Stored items
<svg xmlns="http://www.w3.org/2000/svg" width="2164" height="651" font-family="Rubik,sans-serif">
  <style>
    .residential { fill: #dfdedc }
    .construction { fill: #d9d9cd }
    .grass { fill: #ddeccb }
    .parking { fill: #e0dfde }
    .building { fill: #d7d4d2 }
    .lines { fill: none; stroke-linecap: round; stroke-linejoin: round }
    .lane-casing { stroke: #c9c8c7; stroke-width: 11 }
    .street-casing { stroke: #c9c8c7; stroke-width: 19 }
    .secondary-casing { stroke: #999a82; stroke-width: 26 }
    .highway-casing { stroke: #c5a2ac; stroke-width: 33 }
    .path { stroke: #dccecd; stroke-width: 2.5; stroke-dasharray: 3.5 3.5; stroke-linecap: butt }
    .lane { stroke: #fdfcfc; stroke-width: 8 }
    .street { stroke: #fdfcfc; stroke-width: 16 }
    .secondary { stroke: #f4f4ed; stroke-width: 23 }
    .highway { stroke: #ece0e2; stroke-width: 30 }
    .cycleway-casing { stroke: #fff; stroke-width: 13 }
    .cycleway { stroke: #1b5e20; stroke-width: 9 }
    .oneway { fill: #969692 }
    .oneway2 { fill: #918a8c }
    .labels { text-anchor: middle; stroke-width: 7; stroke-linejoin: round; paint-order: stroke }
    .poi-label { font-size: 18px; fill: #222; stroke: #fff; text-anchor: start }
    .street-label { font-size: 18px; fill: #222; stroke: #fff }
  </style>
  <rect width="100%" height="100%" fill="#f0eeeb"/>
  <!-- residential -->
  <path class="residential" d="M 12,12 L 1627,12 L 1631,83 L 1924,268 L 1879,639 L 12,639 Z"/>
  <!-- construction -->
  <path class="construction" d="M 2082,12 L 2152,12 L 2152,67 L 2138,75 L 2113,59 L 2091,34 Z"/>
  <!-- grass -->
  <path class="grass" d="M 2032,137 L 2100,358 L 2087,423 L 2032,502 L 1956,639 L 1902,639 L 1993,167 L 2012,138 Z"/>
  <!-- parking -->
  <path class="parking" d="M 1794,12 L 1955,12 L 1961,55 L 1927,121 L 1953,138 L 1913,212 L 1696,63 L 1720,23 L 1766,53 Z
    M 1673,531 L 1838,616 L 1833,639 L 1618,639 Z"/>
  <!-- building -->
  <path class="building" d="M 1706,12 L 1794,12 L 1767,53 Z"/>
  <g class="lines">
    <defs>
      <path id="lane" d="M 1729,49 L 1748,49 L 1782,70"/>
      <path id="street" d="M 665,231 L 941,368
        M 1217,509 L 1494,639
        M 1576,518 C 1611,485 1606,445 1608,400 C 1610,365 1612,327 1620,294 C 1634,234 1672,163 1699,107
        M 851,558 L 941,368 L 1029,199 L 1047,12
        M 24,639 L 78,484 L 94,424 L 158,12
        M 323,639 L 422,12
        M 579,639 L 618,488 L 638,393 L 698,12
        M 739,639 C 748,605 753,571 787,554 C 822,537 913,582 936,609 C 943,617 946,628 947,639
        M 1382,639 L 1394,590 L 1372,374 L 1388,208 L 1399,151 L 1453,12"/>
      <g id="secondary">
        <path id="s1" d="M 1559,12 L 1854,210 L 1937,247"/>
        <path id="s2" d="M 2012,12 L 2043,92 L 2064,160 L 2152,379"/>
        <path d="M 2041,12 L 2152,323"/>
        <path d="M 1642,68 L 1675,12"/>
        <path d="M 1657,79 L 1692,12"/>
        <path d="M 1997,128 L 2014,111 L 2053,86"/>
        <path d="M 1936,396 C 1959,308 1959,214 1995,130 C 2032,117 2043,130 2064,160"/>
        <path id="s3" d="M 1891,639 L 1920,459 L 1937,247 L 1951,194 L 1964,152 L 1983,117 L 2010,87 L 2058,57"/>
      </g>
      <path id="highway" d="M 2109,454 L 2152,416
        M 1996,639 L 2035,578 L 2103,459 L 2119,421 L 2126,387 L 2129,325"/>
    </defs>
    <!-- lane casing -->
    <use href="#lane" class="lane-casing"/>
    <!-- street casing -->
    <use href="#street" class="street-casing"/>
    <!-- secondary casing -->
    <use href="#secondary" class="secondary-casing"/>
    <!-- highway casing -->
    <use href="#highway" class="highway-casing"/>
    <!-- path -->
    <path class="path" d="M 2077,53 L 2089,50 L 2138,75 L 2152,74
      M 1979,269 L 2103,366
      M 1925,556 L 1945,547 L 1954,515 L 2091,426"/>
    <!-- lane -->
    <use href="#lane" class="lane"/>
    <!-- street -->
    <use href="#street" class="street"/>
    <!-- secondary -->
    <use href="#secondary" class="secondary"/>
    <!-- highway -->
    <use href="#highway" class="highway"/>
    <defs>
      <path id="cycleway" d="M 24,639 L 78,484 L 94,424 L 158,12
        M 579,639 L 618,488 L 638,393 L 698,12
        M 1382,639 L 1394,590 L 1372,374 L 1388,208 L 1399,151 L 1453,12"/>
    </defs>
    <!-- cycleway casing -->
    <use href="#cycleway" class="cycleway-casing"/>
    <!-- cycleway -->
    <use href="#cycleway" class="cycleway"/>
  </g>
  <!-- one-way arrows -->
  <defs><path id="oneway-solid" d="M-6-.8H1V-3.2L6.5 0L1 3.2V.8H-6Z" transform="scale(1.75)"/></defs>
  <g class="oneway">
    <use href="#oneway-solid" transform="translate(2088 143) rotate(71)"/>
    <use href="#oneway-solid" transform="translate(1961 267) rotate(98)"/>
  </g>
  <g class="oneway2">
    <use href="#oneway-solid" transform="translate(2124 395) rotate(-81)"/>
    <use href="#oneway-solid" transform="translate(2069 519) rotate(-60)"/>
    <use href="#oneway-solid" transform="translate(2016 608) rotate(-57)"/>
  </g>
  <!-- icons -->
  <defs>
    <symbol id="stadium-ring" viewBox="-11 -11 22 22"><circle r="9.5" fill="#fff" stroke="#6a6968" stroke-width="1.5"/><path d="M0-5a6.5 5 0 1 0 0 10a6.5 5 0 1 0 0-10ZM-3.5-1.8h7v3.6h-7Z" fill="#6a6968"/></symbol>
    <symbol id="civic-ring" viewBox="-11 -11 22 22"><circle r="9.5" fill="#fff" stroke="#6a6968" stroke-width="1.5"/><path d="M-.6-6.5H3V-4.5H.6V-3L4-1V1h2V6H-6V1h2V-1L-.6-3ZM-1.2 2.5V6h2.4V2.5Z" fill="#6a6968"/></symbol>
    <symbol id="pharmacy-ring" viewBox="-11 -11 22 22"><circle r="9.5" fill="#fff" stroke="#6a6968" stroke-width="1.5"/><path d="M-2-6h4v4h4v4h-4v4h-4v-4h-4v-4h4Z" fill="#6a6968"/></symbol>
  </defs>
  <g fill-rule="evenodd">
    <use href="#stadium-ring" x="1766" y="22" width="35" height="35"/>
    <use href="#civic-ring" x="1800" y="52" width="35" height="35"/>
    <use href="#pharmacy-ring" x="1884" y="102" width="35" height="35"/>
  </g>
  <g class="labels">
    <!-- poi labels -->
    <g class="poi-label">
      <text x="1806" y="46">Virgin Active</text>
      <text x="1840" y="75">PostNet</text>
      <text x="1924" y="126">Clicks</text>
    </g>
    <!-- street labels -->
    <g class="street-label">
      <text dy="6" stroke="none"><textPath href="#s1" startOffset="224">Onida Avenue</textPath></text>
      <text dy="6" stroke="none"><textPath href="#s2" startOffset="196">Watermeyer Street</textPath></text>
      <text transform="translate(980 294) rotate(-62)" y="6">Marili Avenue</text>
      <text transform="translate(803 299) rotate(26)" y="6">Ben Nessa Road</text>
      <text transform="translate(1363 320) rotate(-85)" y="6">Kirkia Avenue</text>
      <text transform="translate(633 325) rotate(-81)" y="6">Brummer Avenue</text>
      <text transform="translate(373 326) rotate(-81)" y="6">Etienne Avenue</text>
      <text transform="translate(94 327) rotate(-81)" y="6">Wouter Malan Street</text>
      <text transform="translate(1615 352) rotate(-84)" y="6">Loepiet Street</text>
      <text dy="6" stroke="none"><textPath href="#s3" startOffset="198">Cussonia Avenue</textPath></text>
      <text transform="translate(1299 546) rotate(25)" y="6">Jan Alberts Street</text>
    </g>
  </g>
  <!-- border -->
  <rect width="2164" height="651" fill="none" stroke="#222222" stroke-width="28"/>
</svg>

-- WHAT YOU ARE ASKED TO DO --
Copy out every line from the data above in which the word "lines" occurs.

-- WRITTEN SOLUTION --
    .lines { fill: none; stroke-linecap: round; stroke-linejoin: round }
  <g class="lines">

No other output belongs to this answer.